§ **Task prompt**:
Please retype every line of text in the rows below, word for word and in the same order, and leave the pictures out of your answer.
-- The data follows --
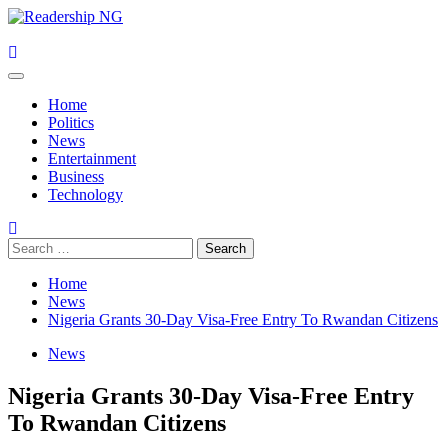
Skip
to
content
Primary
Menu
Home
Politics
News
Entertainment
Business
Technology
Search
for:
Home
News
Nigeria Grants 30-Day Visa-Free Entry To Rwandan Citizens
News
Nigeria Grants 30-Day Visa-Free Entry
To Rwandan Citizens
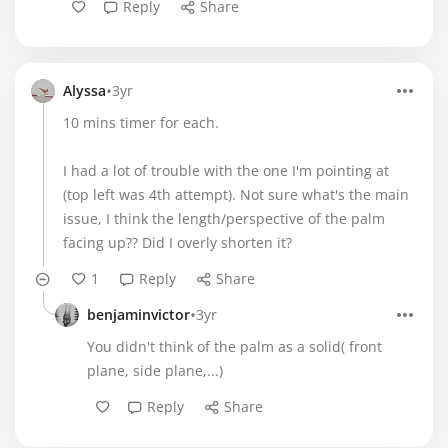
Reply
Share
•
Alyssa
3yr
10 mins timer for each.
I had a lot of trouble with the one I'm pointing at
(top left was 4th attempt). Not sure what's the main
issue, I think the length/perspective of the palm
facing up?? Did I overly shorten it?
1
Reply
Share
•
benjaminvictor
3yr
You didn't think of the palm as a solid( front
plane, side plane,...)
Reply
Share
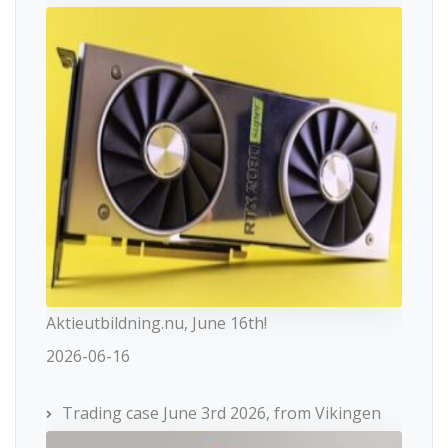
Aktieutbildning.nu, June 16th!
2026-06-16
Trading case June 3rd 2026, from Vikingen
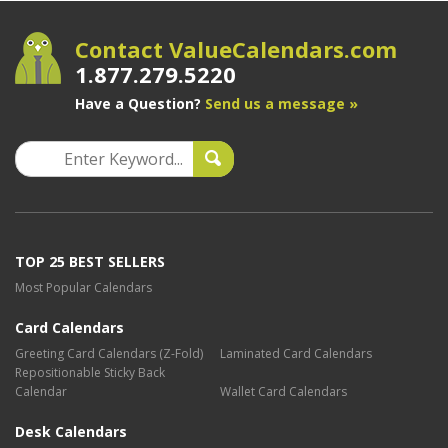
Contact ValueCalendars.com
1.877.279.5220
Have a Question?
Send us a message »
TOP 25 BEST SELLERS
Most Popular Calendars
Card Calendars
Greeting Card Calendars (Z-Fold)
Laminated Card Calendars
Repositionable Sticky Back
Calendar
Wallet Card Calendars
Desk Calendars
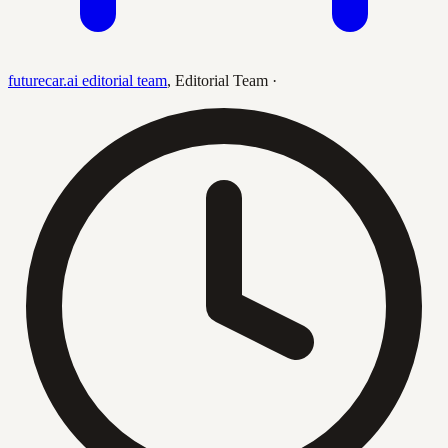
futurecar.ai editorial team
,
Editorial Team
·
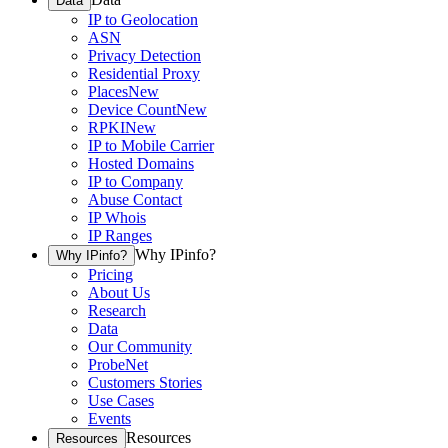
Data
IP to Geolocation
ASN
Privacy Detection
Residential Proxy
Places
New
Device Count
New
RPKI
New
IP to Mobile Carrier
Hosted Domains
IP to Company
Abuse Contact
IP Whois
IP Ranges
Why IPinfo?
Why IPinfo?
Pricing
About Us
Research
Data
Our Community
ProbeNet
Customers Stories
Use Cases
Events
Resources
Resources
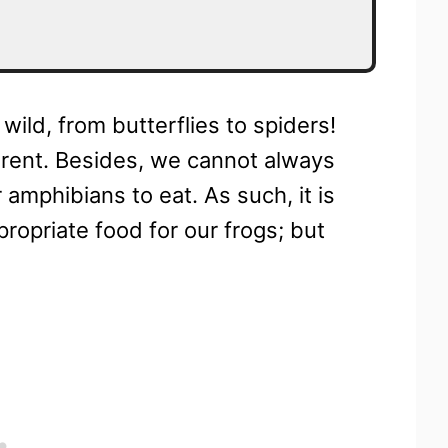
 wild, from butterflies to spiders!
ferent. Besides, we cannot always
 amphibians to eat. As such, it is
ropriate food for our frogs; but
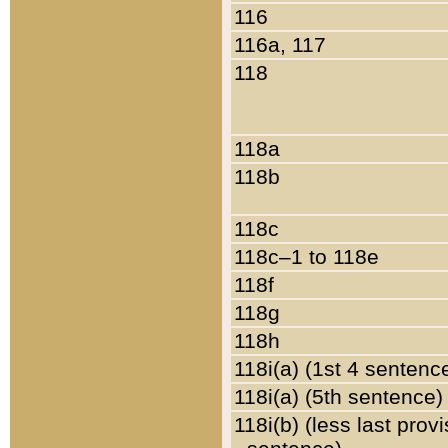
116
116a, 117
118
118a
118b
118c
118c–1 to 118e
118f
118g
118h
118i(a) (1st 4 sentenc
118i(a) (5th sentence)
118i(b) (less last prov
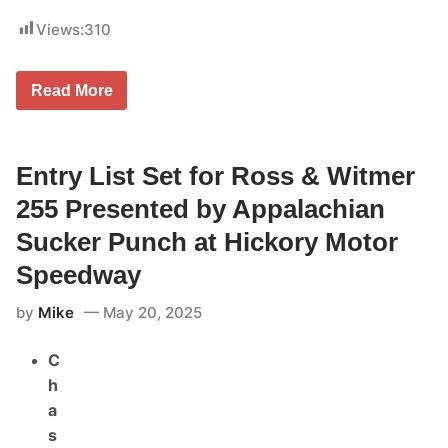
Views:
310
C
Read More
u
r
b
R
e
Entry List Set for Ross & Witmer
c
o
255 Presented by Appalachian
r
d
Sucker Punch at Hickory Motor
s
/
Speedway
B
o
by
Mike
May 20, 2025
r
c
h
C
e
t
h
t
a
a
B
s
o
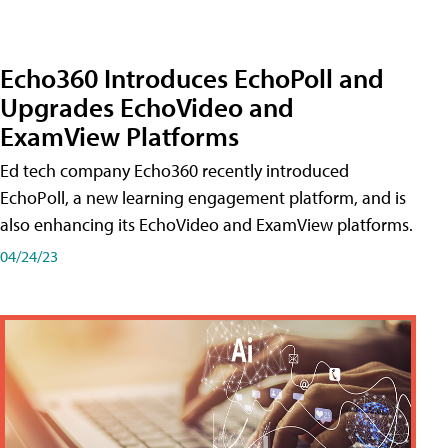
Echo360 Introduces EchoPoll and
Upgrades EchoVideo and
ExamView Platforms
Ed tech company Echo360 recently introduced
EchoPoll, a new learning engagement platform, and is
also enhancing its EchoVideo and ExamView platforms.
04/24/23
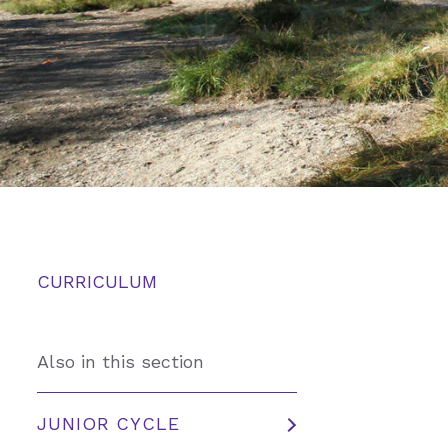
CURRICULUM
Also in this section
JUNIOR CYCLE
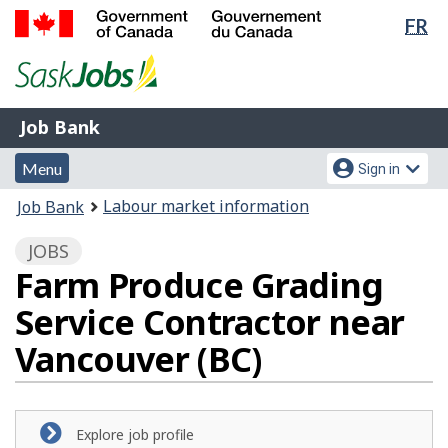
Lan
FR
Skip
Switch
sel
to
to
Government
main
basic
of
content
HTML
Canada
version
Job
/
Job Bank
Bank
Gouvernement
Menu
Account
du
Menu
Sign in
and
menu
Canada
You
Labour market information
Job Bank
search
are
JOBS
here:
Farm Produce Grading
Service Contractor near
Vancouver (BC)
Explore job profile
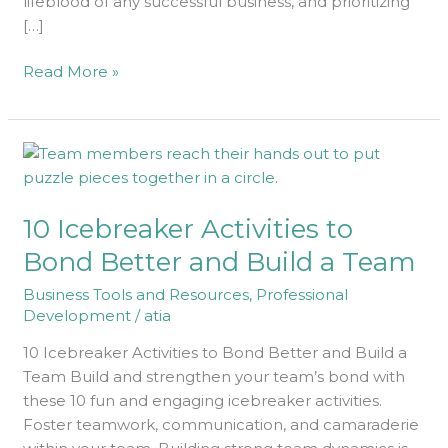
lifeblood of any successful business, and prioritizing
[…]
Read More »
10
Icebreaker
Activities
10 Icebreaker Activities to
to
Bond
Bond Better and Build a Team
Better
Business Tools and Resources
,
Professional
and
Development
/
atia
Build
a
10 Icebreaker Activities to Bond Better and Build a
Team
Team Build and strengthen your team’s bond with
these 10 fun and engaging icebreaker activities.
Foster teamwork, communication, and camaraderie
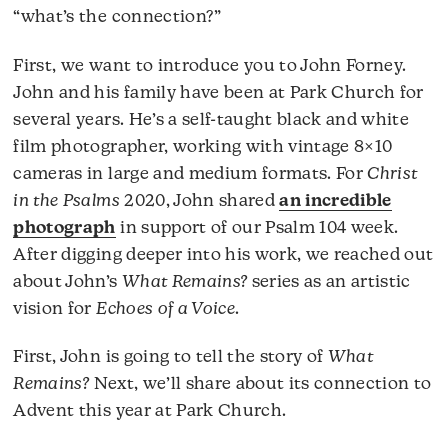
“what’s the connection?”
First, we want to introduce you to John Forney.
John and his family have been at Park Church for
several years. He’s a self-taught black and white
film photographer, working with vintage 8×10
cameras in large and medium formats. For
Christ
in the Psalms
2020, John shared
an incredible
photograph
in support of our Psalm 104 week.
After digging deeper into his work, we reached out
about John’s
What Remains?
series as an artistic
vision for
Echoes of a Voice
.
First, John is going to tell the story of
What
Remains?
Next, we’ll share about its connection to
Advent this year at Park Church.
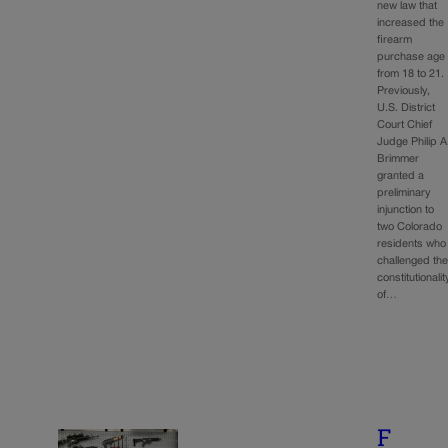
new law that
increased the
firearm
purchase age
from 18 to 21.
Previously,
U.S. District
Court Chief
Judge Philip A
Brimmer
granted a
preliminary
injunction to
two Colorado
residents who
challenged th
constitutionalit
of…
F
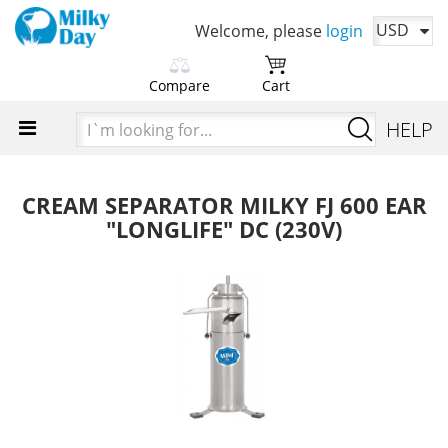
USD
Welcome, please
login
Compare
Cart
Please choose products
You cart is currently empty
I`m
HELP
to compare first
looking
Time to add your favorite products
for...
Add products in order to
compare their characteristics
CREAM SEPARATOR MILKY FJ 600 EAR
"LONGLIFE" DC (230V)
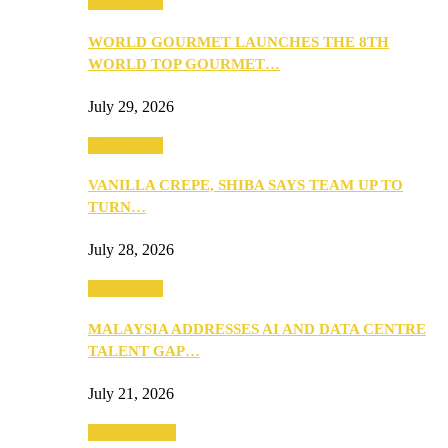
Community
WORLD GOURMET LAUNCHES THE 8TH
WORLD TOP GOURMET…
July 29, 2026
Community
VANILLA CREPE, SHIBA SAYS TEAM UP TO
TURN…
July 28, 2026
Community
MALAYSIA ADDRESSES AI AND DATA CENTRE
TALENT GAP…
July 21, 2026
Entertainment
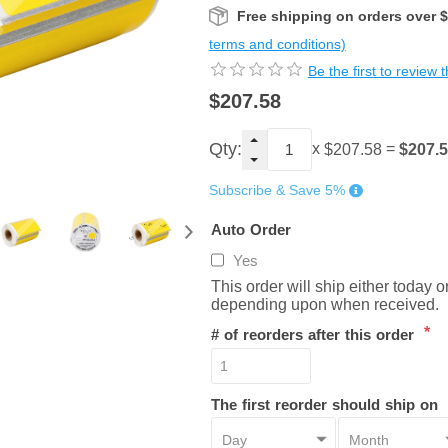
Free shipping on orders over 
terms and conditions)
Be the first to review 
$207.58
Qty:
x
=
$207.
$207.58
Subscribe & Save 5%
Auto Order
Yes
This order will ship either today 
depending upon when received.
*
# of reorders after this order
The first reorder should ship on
-- The data concluded --
§ **Response to this exercise**:
Skip
to
content
Primary
Menu
Home
Politics
News
Entertainment
Business
Technology
Search
for:
Home
News
Nigeria Grants 30-Day Visa-Free Entry To Rwandan Citizens
News
Nigeria Grants 30-Day Visa-Free Entry
To Rwandan Citizens
Reply
Share
•
Alyssa
3yr
10 mins timer for each.
I had a lot of trouble with the one I'm pointing at
(top left was 4th attempt). Not sure what's the main
issue, I think the length/perspective of the palm
facing up?? Did I overly shorten it?
1
Reply
Share
•
benjaminvictor
3yr
You didn't think of the palm as a solid( front
plane, side plane,...)
Reply
Share
Aktieutbildning.nu, June 16th!
2026-06-16
Trading case June 3rd 2026, from Vikingen
Contact ValueCalendars.com
1.877.279.5220
Have a Question?
Send us a message »
TOP 25 BEST SELLERS
Most Popular Calendars
Card Calendars
Greeting Card Calendars (Z-Fold)
Laminated Card Calendars
Repositionable Sticky Back
Calendar
Wallet Card Calendars
Desk Calendars
futurecar.ai editorial team
,
Editorial Team
·
Data
IP to Geolocation
ASN
Privacy Detection
Residential Proxy
Places
New
Device Count
New
RPKI
New
IP to Mobile Carrier
Hosted Domains
IP to Company
Abuse Contact
IP Whois
IP Ranges
Why IPinfo?
Why IPinfo?
Pricing
About Us
Research
Data
Our Community
ProbeNet
Customers Stories
Use Cases
Events
Resources
Resources
 wild, from butterflies to spiders!
ferent. Besides, we cannot always
 amphibians to eat. As such, it is
ropriate food for our frogs; but
116
116a, 117
118
118a
118b
118c
118c–1 to 118e
118f
118g
118h
118i(a) (1st 4 sentenc
118i(a) (5th sentence)
118i(b) (less last prov
Views:
310
C
Read More
u
r
b
R
e
Entry List Set for Ross & Witmer
c
o
255 Presented by Appalachian
r
d
Sucker Punch at Hickory Motor
s
/
Speedway
B
o
by
Mike
May 20, 2025
r
c
h
C
e
t
h
t
a
a
B
s
o
Echo360 Introduces EchoPoll and
Upgrades EchoVideo and
ExamView Platforms
Ed tech company Echo360 recently introduced
EchoPoll, a new learning engagement platform, and is
also enhancing its EchoVideo and ExamView platforms.
04/24/23
CURRICULUM
Also in this section
JUNIOR CYCLE
Lan
FR
Skip
Switch
sel
to
to
Government
main
basic
of
content
HTML
Canada
version
Job
/
Job Bank
Bank
Gouvernement
Menu
Account
du
Menu
Sign in
and
menu
Canada
You
Labour market information
Job Bank
search
are
JOBS
here:
Farm Produce Grading
Service Contractor near
Vancouver (BC)
Explore job profile
lifeblood of any successful business, and prioritizing
[…]
Read More »
10
Icebreaker
Activities
10 Icebreaker Activities to
to
Bond
Bond Better and Build a Team
Better
Business Tools and Resources
,
Professional
and
Development
/
atia
Build
a
10 Icebreaker Activities to Bond Better and Build a
Team
Team Build and strengthen your team’s bond with
these 10 fun and engaging icebreaker activities.
Foster teamwork, communication, and camaraderie
“what’s the connection?”
First, we want to introduce you to John Forney.
John and his family have been at Park Church for
several years. He’s a self-taught black and white
film photographer, working with vintage 8×10
cameras in large and medium formats. For
Christ
in the Psalms
2020, John shared
an incredible
photograph
in support of our Psalm 104 week.
After digging deeper into his work, we reached out
about John’s
What Remains?
series as an artistic
vision for
Echoes of a Voice
.
First, John is going to tell the story of
What
Remains?
Next, we’ll share about its connection to
Advent this year at Park Church.
new law that
increased the
firearm
purchase age
from 18 to 21.
Previously,
U.S. District
Court Chief
Judge Philip A
Brimmer
granted a
preliminary
injunction to
two Colorado
residents who
challenged th
constitutionalit
of…
F
USD
Welcome, please
login
Compare
Cart
Please choose products
You cart is currently empty
I`m
HELP
to compare first
looking
Time to add your favorite products
for...
Add products in order to
compare their characteristics
CREAM SEPARATOR MILKY FJ 600 EAR
"LONGLIFE" DC (230V)
Community
WORLD GOURMET LAUNCHES THE 8TH
WORLD TOP GOURMET…
July 29, 2026
Community
VANILLA CREPE, SHIBA SAYS TEAM UP TO
TURN…
July 28, 2026
Community
MALAYSIA ADDRESSES AI AND DATA CENTRE
TALENT GAP…
July 21, 2026
Entertainment
Free shipping on orders over 
terms and conditions)
Be the first to review 
$207.58
Qty:
x
=
$207.
$207.58
Subscribe & Save 5%
Auto Order
Yes
This order will ship either today 
depending upon when received.
*
# of reorders after this order
The first reorder should ship on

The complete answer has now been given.